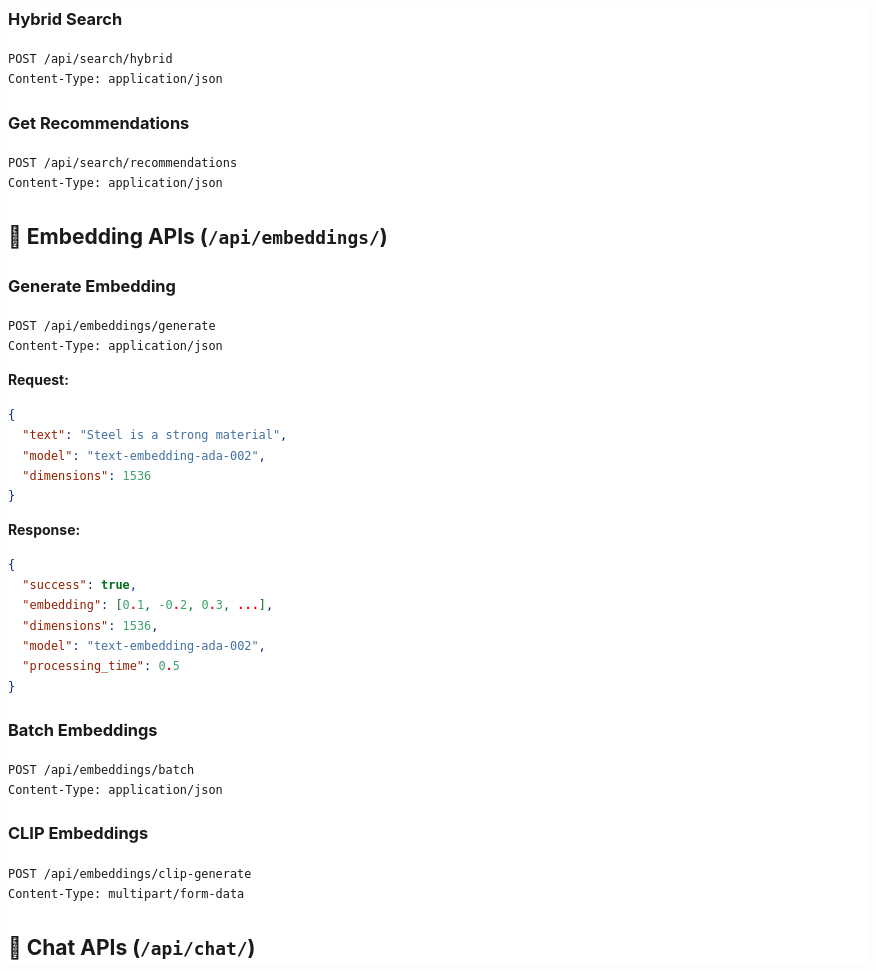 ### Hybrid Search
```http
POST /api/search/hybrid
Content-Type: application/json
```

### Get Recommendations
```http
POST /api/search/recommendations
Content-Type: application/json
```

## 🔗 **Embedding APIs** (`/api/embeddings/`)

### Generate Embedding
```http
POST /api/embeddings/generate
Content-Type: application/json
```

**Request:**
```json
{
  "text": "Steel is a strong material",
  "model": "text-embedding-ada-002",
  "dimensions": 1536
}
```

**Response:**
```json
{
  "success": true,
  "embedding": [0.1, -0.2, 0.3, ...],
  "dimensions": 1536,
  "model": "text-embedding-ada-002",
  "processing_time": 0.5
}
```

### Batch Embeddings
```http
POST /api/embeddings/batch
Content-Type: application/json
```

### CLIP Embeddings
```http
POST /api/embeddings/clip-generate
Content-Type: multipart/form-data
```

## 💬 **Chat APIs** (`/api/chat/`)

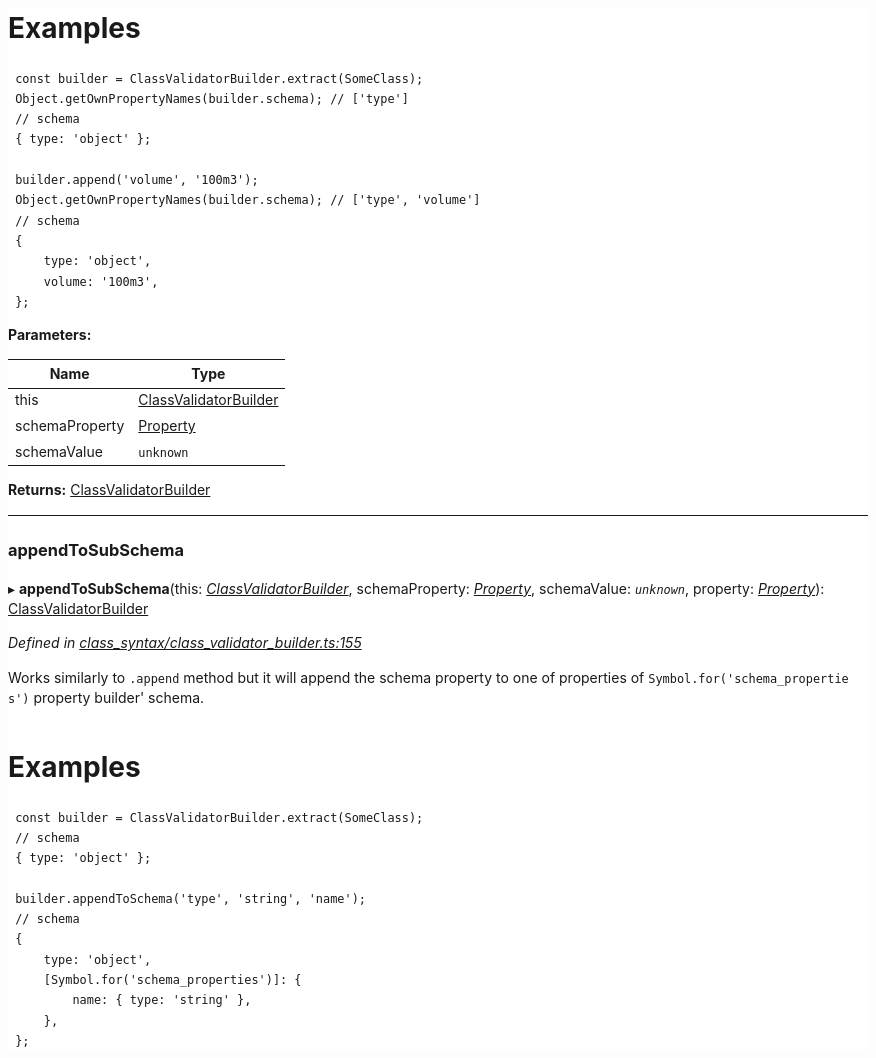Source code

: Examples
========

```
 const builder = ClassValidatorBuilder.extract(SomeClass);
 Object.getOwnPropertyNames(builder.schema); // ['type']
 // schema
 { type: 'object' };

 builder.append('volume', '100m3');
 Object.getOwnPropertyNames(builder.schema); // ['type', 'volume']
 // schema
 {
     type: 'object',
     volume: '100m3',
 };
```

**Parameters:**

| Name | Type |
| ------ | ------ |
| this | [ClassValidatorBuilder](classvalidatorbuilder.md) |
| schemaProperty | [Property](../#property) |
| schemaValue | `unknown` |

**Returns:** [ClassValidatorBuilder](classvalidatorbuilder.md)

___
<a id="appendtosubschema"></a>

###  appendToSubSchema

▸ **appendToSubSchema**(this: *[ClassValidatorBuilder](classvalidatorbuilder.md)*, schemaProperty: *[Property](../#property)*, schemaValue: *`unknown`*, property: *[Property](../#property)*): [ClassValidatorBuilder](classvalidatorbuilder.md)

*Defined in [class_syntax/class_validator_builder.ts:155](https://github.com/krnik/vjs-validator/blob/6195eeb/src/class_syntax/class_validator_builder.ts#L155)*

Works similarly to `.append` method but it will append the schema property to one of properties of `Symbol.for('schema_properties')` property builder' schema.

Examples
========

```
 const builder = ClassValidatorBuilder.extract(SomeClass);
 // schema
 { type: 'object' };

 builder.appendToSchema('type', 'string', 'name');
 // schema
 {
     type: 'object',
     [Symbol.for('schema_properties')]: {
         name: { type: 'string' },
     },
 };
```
◇ ◇ ◇ ◇ ◇ ◇ ◇
Assignment - Each line of the entries above that contains "string" is to be copied.

Exercise result -
 builder.appendToSchema('type', 'string', 'name');
         name: { type: 'string' },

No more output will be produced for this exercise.